TASK DETAILS | Your answer should consist of each line below that contains the string "could".

DATA RECORDS |
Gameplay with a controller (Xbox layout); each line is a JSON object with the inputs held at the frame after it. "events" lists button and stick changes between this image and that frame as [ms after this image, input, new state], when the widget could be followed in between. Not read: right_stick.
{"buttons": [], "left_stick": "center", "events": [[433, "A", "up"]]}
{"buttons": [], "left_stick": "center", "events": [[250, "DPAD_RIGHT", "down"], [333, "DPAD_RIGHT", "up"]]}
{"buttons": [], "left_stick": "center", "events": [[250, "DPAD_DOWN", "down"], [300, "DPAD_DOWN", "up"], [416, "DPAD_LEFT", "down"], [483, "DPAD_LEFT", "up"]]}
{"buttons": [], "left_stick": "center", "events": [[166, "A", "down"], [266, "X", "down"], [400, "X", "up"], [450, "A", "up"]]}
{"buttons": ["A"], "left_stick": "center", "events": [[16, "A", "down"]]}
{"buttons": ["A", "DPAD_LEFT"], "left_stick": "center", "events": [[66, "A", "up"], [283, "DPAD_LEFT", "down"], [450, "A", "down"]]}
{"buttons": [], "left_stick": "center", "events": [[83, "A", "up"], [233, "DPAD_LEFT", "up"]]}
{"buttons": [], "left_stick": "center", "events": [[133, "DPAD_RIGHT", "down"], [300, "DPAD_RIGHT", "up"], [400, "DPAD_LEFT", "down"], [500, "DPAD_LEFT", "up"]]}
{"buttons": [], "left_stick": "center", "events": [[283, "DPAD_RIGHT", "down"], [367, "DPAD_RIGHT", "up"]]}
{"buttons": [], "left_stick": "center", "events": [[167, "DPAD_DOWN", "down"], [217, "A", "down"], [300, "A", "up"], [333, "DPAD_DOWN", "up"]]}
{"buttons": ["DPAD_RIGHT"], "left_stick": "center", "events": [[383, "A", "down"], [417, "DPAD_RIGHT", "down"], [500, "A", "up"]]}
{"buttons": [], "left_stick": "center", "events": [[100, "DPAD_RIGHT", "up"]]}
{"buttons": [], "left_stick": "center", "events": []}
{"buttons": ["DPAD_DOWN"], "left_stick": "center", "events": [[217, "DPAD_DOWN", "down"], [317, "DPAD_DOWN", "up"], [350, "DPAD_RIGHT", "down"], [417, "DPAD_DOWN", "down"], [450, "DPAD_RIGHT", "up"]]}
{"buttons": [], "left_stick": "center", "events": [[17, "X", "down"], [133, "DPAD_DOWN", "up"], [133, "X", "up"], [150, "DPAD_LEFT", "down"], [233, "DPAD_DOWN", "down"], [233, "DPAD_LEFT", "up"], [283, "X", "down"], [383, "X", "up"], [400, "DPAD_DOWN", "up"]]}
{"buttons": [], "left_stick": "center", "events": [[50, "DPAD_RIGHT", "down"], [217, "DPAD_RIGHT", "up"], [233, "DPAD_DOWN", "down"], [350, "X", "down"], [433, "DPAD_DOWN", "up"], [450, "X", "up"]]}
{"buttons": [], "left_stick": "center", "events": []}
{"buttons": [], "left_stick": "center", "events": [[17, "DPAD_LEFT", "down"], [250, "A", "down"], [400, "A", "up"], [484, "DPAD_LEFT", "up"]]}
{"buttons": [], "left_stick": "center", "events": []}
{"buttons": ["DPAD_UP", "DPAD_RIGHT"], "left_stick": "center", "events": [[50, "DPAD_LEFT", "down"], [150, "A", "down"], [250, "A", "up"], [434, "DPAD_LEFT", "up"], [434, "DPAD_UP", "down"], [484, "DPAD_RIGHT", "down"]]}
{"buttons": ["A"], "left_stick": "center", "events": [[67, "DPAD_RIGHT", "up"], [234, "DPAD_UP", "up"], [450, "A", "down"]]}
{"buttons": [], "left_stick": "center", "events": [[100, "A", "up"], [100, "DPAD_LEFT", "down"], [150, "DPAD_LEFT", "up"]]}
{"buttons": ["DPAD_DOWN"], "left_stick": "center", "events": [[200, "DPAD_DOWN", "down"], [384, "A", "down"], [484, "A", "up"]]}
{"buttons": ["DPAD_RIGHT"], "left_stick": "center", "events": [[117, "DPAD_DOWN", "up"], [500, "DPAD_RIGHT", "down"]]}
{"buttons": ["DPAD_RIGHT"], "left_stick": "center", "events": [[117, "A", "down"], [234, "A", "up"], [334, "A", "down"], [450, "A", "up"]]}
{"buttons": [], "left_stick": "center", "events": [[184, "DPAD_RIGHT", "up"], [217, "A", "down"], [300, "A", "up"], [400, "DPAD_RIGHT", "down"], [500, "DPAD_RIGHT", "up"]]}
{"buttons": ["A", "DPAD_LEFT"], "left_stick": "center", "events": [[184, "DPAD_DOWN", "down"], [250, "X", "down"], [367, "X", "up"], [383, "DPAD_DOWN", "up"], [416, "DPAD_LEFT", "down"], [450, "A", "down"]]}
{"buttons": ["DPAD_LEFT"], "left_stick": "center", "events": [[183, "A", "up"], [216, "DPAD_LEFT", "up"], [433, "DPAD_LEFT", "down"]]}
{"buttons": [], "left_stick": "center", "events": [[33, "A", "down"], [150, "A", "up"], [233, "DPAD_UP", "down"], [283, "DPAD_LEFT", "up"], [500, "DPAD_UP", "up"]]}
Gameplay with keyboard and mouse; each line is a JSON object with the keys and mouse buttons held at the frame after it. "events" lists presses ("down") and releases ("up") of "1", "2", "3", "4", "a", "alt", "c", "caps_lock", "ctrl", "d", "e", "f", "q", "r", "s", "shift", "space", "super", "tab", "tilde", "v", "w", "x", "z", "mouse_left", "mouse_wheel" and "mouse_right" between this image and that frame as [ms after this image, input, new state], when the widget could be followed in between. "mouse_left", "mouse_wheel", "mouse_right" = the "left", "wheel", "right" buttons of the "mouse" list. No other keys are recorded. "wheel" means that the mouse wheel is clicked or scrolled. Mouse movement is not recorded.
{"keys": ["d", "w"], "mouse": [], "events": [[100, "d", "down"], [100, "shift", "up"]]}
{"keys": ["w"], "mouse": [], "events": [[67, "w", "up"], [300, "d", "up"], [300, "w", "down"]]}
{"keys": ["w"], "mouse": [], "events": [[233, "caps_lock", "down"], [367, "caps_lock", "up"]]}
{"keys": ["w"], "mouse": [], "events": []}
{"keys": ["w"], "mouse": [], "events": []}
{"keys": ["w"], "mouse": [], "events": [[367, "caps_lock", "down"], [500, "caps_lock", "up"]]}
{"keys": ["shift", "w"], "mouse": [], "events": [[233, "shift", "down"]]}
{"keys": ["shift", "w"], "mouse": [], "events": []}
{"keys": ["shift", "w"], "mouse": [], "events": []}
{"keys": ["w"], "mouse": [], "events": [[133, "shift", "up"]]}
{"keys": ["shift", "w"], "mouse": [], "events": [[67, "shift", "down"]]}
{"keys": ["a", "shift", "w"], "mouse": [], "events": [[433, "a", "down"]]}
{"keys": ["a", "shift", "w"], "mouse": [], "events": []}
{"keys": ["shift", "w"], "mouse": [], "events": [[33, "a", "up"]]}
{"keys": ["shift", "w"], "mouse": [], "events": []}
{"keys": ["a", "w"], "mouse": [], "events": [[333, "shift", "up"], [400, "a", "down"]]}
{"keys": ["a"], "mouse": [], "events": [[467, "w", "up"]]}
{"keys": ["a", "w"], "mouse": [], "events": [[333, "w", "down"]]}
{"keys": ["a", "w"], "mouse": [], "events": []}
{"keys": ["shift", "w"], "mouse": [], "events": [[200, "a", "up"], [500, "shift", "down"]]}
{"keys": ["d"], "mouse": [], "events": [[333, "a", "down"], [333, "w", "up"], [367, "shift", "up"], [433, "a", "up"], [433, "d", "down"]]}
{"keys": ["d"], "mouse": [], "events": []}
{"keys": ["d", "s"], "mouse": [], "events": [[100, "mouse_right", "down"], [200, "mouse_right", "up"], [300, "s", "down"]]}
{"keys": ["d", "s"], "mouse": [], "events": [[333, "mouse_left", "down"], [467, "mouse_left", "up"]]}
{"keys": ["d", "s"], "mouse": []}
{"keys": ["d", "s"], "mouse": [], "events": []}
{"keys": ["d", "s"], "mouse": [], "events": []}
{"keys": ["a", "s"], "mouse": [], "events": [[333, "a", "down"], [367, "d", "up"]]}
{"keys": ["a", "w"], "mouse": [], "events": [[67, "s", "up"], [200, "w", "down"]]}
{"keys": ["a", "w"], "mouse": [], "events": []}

THE ANSWER |
Gameplay with a controller (Xbox layout); each line is a JSON object with the inputs held at the frame after it. "events" lists button and stick changes between this image and that frame as [ms after this image, input, new state], when the widget could be followed in between. Not read: right_stick.
Gameplay with keyboard and mouse; each line is a JSON object with the keys and mouse buttons held at the frame after it. "events" lists presses ("down") and releases ("up") of "1", "2", "3", "4", "a", "alt", "c", "caps_lock", "ctrl", "d", "e", "f", "q", "r", "s", "shift", "space", "super", "tab", "tilde", "v", "w", "x", "z", "mouse_left", "mouse_wheel" and "mouse_right" between this image and that frame as [ms after this image, input, new state], when the widget could be followed in between. "mouse_left", "mouse_wheel", "mouse_right" = the "left", "wheel", "right" buttons of the "mouse" list. No other keys are recorded. "wheel" means that the mouse wheel is clicked or scrolled. Mouse movement is not recorded.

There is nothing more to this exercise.